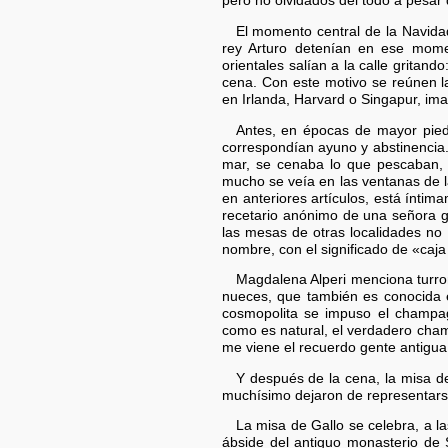
pero no olvidados del todo a pesar 
El momento central de la Navida
rey Arturo detenían en ese momen
orientales salían a la calle gritand
cena. Con este motivo se reúnen la
en Irlanda, Harvard o Singapur, imag
Antes, en épocas de mayor pieda
correspondían ayuno y abstinencia. 
mar, se cenaba lo que pescaban, 
mucho se veía en las ventanas de la
en anteriores artículos, está ínt
recetario anónimo de una señora gi
las mesas de otras localidades no
nombre, con el significado de «caja
Magdalena Alperi menciona turro
nueces, que también es conocida 
cosmopolita se impuso el champagn
como es natural, el verdadero cha
me viene el recuerdo gente antigua
Y después de la cena, la misa de
muchísimo dejaron de representars
La misa de Gallo se celebra, a la
ábside del antiguo monasterio de 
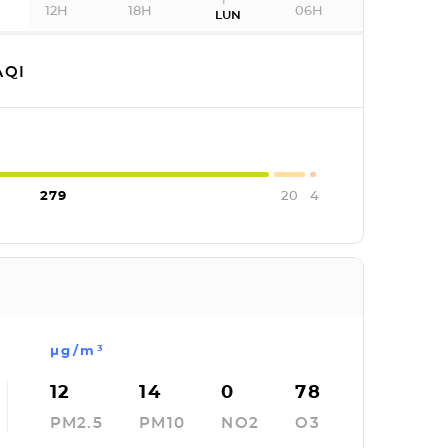
12H
18H
06H
LUN
QI
279
20
4
µg/m³
12
14
0
78
PM2.5
PM10
NO2
O3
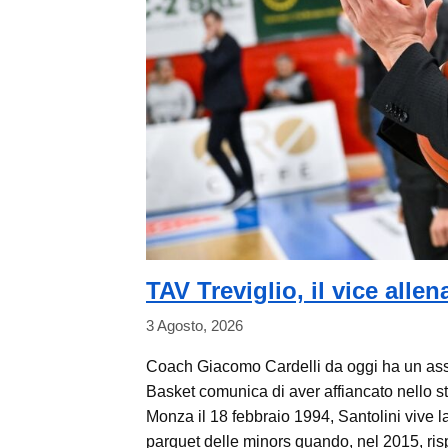
TAV Treviglio, il vice alle
3 Agosto, 2026
Coach Giacomo Cardelli da oggi ha un assi
Basket comunica di aver affiancato nello sta
Monza il 18 febbraio 1994, Santolini vive l
parquet delle minors quando, nel 2015, ri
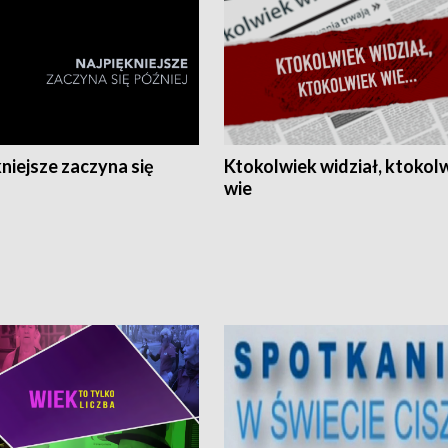
niejsze zaczyna się
Ktokolwiek widział, ktokol
wie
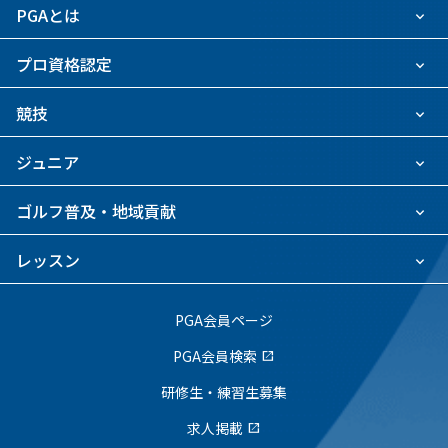
PGAとは
プロ資格認定
競技
ジュニア
ゴルフ普及・地域貢献
レッスン
PGA会員ページ
PGA会員検索
open_in_new
研修生・練習生募集
求人掲載
open_in_new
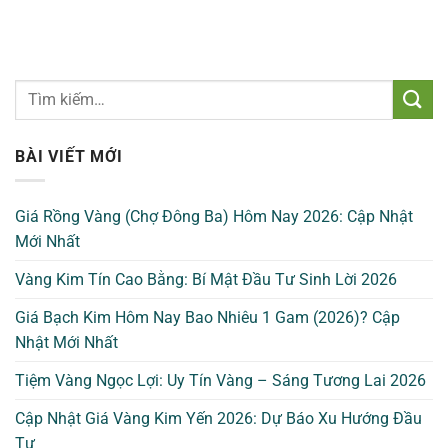
BÀI VIẾT MỚI
Giá Rồng Vàng (Chợ Đông Ba) Hôm Nay 2026: Cập Nhật
Mới Nhất
Vàng Kim Tín Cao Bằng: Bí Mật Đầu Tư Sinh Lời 2026
Giá Bạch Kim Hôm Nay Bao Nhiêu 1 Gam (2026)? Cập
Nhật Mới Nhất
Tiệm Vàng Ngọc Lợi: Uy Tín Vàng – Sáng Tương Lai 2026
Cập Nhật Giá Vàng Kim Yến 2026: Dự Báo Xu Hướng Đầu
Tư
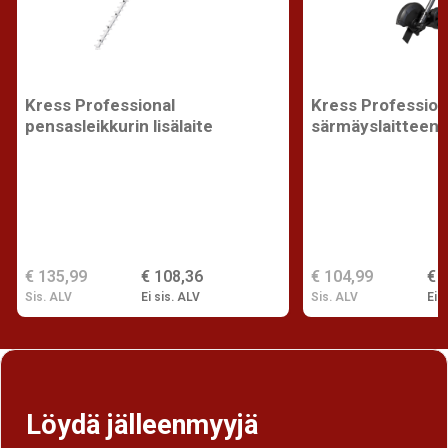
Kress Professional
Kress Profession
pensasleikkurin lisälaite
särmäyslaitteen l
€ 135,99
€ 108,36
€ 104,99
€ 
Sis. ALV
Ei sis. ALV
Sis. ALV
Ei s
Löydä jälleenmyyjä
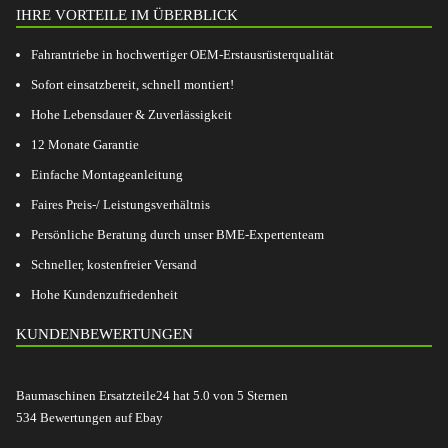
IHRE VORTEILE IM ÜBERBLICK
Fahrantriebe in hochwertiger OEM-Erstausrüsterqualität
Sofort einsatzbereit, schnell montiert!
Hohe Lebensdauer & Zuverlässigkeit
12 Monate Garantie
Einfache Montageanleitung
Faires Preis-/ Leistungsverhältnis
Persönliche Beratung durch unser BME-Expertenteam
Schneller, kostenfreier Versand
Hohe Kundenzufriedenheit
KUNDENBEWERTUNGEN
Baumaschinen Ersatzteile24
hat
5.0
von
5
Sternen
534
Bewertungen auf Ebay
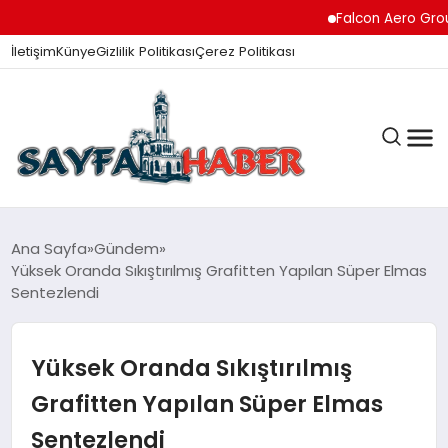
Falcon Aero Group, Kür
İletişim
Künye
Gizlilik Politikası
Çerez Politikası
ANA SAYFA
Ana Sayfa
Gündem
Yüksek Oranda Sıkıştırılmış Grafitten Yapılan Süper Elmas
Sentezlendi
GÜNDEM
Yüksek Oranda Sıkıştırılmış
İZMIR HABERLERI
Grafitten Yapılan Süper Elmas
Sentezlendi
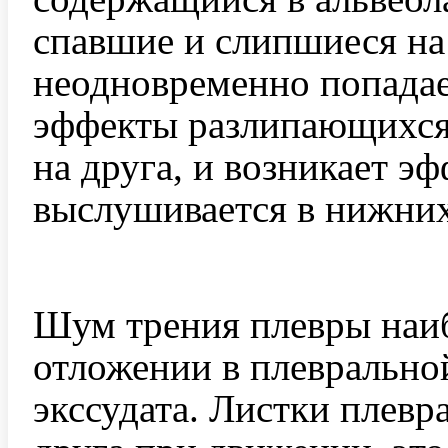
спавшие и слипшиеся на
неодновременно попадае
эффекты разлипающихся 
на друга, и возникает э
выслушивается в нижних 
Шум трения плевры наиб
отложении в плеврально
экссудата. Листки плевр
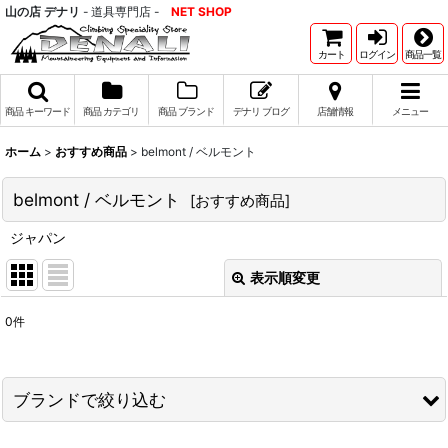
山の店 デナリ
- 道具専門店 -
NET SHOP
カート
ログイン
商品一覧
商品 キーワード
商品 カテゴリ
商品 ブランド
デナリ ブログ
店舗情報
メニュー
ホーム
>
おすすめ商品
>
belmont / ベルモント
belmont / ベルモント
[
おすすめ商品
]
ジャパン
表示順変更
閉じる
0
件
表示数
:
並び順
:
ブランドで絞り込む
絞り込む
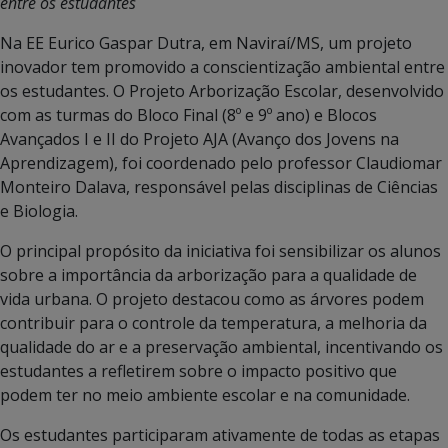
entre os estudantes
Na EE Eurico Gaspar Dutra, em Naviraí/MS, um projeto
inovador tem promovido a conscientização ambiental entre
os estudantes. O Projeto Arborização Escolar, desenvolvido
com as turmas do Bloco Final (8º e 9º ano) e Blocos
Avançados I e II do Projeto AJA (Avanço dos Jovens na
Aprendizagem), foi coordenado pelo professor Claudiomar
Monteiro Dalava, responsável pelas disciplinas de Ciências
e Biologia.
O principal propósito da iniciativa foi sensibilizar os alunos
sobre a importância da arborização para a qualidade de
vida urbana. O projeto destacou como as árvores podem
contribuir para o controle da temperatura, a melhoria da
qualidade do ar e a preservação ambiental, incentivando os
estudantes a refletirem sobre o impacto positivo que
podem ter no meio ambiente escolar e na comunidade.
Os estudantes participaram ativamente de todas as etapas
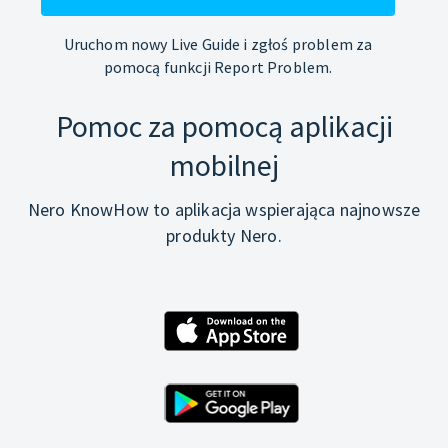
Uruchom nowy Live Guide i zgłoś problem za
pomocą funkcji Report Problem.
Pomoc za pomocą aplikacji
mobilnej
Nero KnowHow to aplikacja wspierająca najnowsze
produkty Nero.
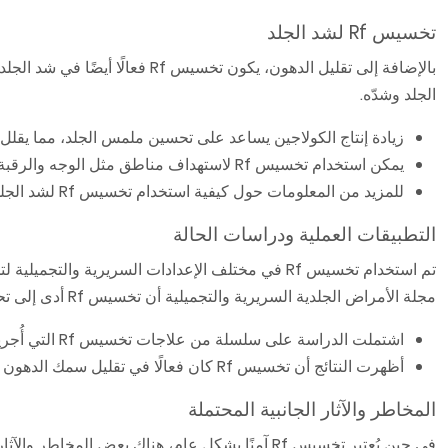
تخسيس Rf لشد الجلد
بالإضافة إلى تقليل الدهون، يكون 
الجلد وشدّه.
زيادة إنتاج الكولاجين يساعد على تحسين ملمس الجلد، مما يقلل
يمكن استخدام تخسيس Rf لاستهداف مناطق مثل الوجه والرقبة والجسم، مما يوفر مظهرًا أكثر شبابًا وشدًا.
للمزيد من المعلومات حول كيفية استخدام تخسيس Rf لشد الجلد، يمكنك زيارة
التطبيقات العملية ودراسات الحالة
تم استخدام تخسيس Rf في مختلف الإعدادات السريرية
مجلة الأمراض الجلدية السريرية والتجميلية أن تخسيس Rf أدى إلى تحسينات كبيرة في ملامح الجسم وملمس الجلد.
اشتملت الدراسة على سلسلة من علاجات تخسيس Rf التي أُجريت على مدار عدة أسابيع، مع تقييمات متابعة لتقييم فعالية العلاج.
أظهرت النتائج أن تخسيس Rf كان فعالًا في تقليل سمك الدهون وتحسين مرونة الجلد، مع الإبلاغ عن آثار جانبية ضئيلة.
المخاطر والآثار الجانبية المحتملة
في حين يُعتبر تخسيس Rf آمنًا بشكل عام، هناك بعض المخاطر والآثار الجانبية المحتملة التي يجب أن تكون على دراية بها. قد تشمل هذه:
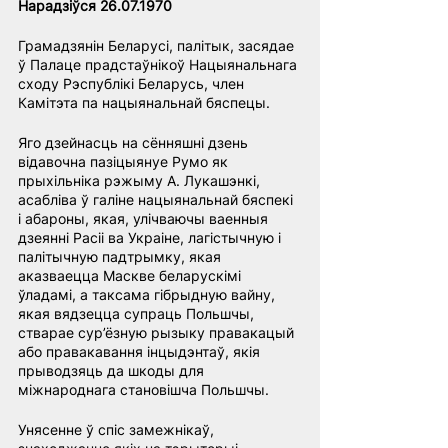
Нарадзіўся 26.07.1970
Грамадзянін Беларусі, палітык, засядае 
ў Палаце прадстаўнікоў Нацыянальнага 
сходу Рэспублікі Беларусь, член 
Камітэта па нацыянальнай бяспецы.
Яго дзейнасць на сённяшні дзень 
відавочна пазіцыянуе Румо як 
прыхільніка рэжыму А. Лукашэнкі, 
асабліва ў галіне нацыянальнай бяспекі 
і абароны, якая, улічваючы ваенныя 
дзеянні Расіі ва Украіне, лагістычную і 
палітычную падтрымку, якая 
аказваецца Маскве беларускімі 
ўладамі, а таксама гібрыдную вайну, 
якая вядзецца супраць Польшчы, 
стварае сур’ёзную рызыку правакацый 
або правакавання інцыдэнтаў, якія 
прыводзяць да шкоды для 
міжнароднага становішча Польшчы.
Унясенне ў спіс замежнікаў, 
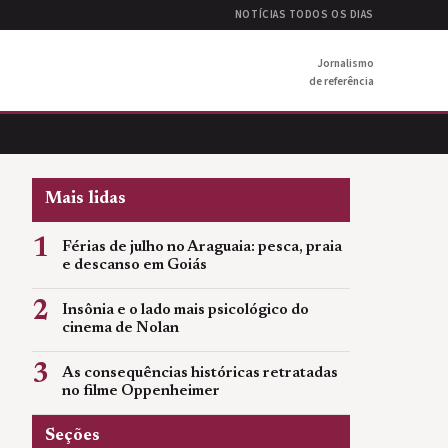
NOTÍCIAS TODOS OS DIAS
Jornalismo
de referência
Mais lidas
1
Férias de julho no Araguaia: pesca, praia
e descanso em Goiás
2
Insônia e o lado mais psicológico do
cinema de Nolan
3
As consequências históricas retratadas
no filme Oppenheimer
Seções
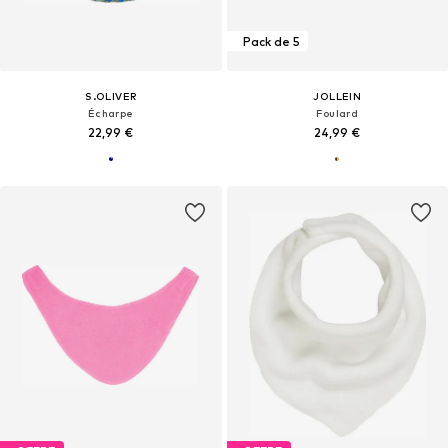
Pack de 5
S.OLIVER
JOLLEIN
Écharpe
Foulard
22,99 €
24,99 €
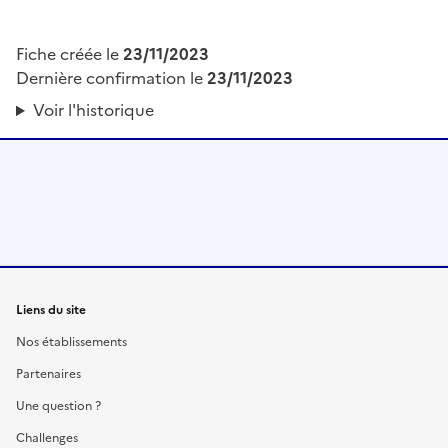
Fiche créée le
23/11/2023
Dernière confirmation le
23/11/2023
Voir l'historique
Liens du site
Nos établissements
Partenaires
Une question ?
Challenges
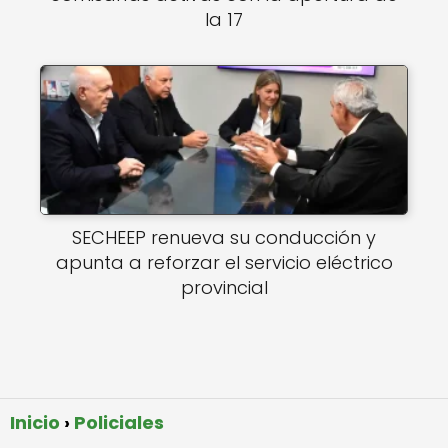
la 17
SECHEEP renueva su conducción y
apunta a reforzar el servicio eléctrico
provincial
Inicio
Policiales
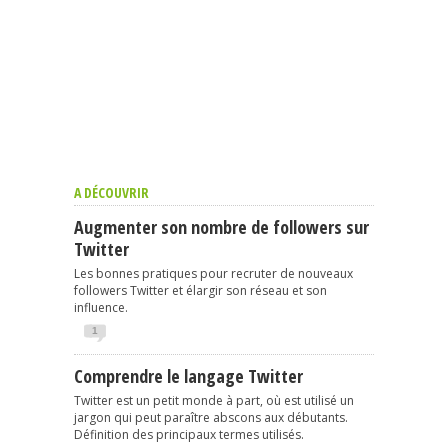
A DÉCOUVRIR
Augmenter son nombre de followers sur
Twitter
Les bonnes pratiques pour recruter de nouveaux
followers Twitter et élargir son réseau et son
influence.
1
Comprendre le langage Twitter
Twitter est un petit monde à part, où est utilisé un
jargon qui peut paraître abscons aux débutants.
Définition des principaux termes utilisés.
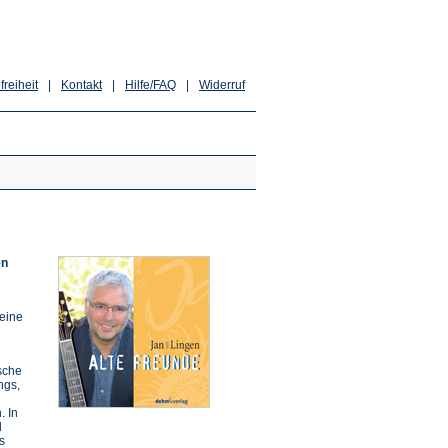
freiheit
|
Kontakt
|
Hilfe/FAQ
|
Widerruf
en
seine
sche
ngs,
. In
d
s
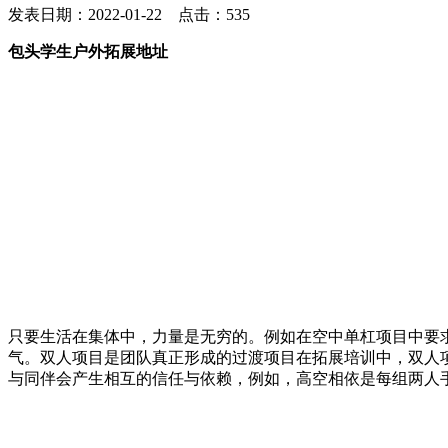
发表日期：2022-01-22 点击：535
包头学生户外拓展地址
只要生活在集体中，力量是无穷的。例如在空中单杠项目中要
气。双人项目是团队真正形成的过渡项目在拓展培训中，双人
与同伴会产生相互的信任与依赖，例如，高空相依是每组两人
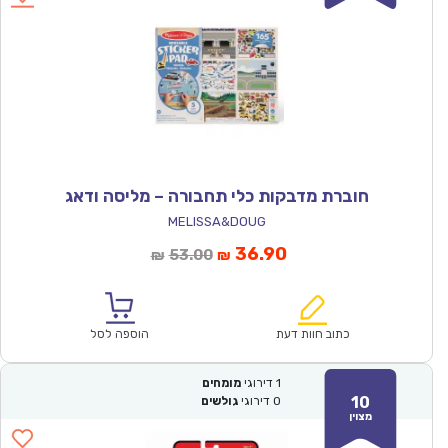
חוברת מדבקות כלי תחבורה – מליסה ודאג
MELISSA&DOUG
המחיר
המחיר
36.90
53.00
₪
₪
הנוכחי
המקורי
הוא:
היה:
₪53.00.
₪36.90.
כתוב חוות דעת
הוספה לסל
1
דירוגי
מומחים
10
0
דירוגי
גולשים
מצוין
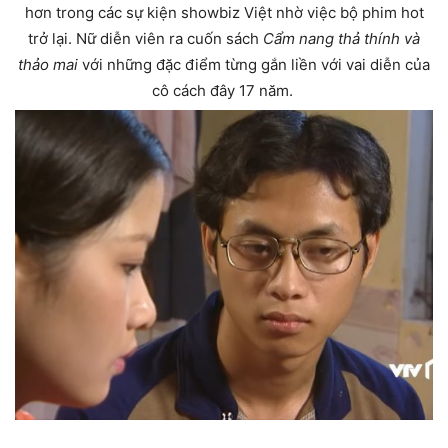
hơn trong các sự kiện showbiz Việt nhờ việc bộ phim hot
trở lại. Nữ diễn viên ra cuốn sách
Cẩm nang thả thính và
thảo mai
với những đặc điểm từng gắn liền với vai diễn của
cô cách đây 17 năm.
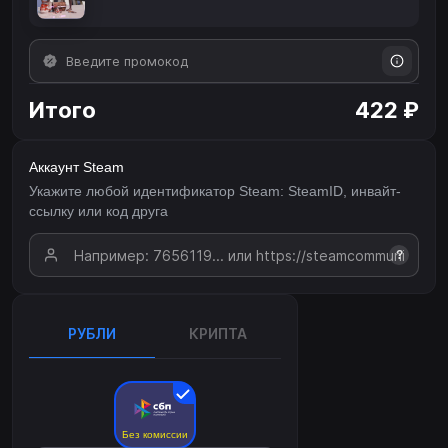
Итого
422 ₽
Аккаунт Steam
Укажите любой идентификатор Steam: SteamID, инвайт-
ссылку или код друга
?
РУБЛИ
КРИПТА
Без комиссии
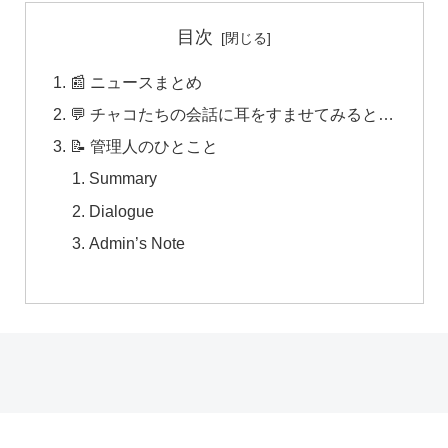
目次
📰 ニュースまとめ
💬 チャコたちの会話に耳をすませてみると…
📝 管理人のひとこと
Summary
Dialogue
Admin’s Note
^^^^
#### WORK TASK:
Retype the lines from the line with "hơn trong các" through the last line, including both ends. Leave the picture markers out of your answer.

#### TASK RESPONSE:
hơn trong các sự kiện showbiz Việt nhờ việc bộ phim hot
trở lại. Nữ diễn viên ra cuốn sách
Cẩm nang thả thính và
thảo mai
với những đặc điểm từng gắn liền với vai diễn của
cô cách đây 17 năm.
Итого
422 ₽
Аккаунт Steam
Укажите любой идентификатор Steam: SteamID, инвайт-
ссылку или код друга
?
РУБЛИ
КРИПТА
Без комиссии
目次
📰 ニュースまとめ
💬 チャコたちの会話に耳をすませてみると…
📝 管理人のひとこと
Summary
Dialogue
Admin’s Note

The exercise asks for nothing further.